Records for this task:
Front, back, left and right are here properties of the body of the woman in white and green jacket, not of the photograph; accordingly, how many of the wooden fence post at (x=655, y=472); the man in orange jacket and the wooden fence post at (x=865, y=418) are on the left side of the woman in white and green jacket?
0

---

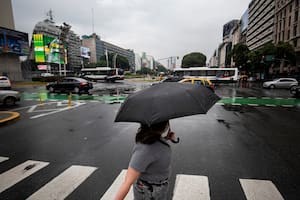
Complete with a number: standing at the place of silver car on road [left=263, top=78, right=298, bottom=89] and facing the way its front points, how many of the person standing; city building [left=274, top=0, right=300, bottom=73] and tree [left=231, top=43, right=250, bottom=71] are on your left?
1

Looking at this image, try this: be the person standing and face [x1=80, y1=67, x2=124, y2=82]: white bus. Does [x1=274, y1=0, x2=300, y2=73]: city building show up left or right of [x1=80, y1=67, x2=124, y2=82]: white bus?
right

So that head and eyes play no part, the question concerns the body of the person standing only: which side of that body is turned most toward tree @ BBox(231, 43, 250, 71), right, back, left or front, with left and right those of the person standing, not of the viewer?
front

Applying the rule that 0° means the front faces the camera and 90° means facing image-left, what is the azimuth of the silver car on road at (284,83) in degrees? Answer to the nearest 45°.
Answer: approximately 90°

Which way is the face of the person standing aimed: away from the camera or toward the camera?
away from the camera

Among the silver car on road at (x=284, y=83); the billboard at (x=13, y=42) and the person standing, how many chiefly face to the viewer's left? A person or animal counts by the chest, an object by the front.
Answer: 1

Problem to solve:
Find each line above that contains the word "camera", and copy those lines in full.

Task result:
Applying the rule that 0° means the front faces the camera and 90° means facing image-left, what is the azimuth of the silver car on road at (284,83) in degrees? Answer to the nearest 45°.
Which way is the face of the person standing aimed: away from the camera or toward the camera?
away from the camera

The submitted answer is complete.